- **Direction**
Starting with the line that contains "sub-region: OErnskoeldsviks Kommun" and ending with the line that contains "longitude: 19.0883", put the rows below into a JSON list of strings, one string per line, omitting any blank lines.

- **Records to use**
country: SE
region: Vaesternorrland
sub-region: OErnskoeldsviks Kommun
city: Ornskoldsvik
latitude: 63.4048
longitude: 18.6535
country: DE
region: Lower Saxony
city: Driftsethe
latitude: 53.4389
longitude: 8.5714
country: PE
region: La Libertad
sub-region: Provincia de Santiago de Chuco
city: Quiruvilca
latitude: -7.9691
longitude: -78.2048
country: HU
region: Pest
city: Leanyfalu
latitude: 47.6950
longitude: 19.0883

...

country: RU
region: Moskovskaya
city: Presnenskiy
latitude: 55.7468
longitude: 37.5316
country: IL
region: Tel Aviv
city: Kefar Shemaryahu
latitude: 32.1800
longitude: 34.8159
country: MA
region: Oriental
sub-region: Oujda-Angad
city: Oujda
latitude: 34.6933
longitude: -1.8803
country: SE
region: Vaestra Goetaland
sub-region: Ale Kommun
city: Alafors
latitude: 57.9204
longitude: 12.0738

- **Task output**
[
  "sub-region: OErnskoeldsviks Kommun",
  "city: Ornskoldsvik",
  "latitude: 63.4048",
  "longitude: 18.6535",
  "country: DE",
  "region: Lower Saxony",
  "city: Driftsethe",
  "latitude: 53.4389",
  "longitude: 8.5714",
  "country: PE",
  "region: La Libertad",
  "sub-region: Provincia de Santiago de Chuco",
  "city: Quiruvilca",
  "latitude: -7.9691",
  "longitude: -78.2048",
  "country: HU",
  "region: Pest",
  "city: Leanyfalu",
  "latitude: 47.6950",
  "longitude: 19.0883"
]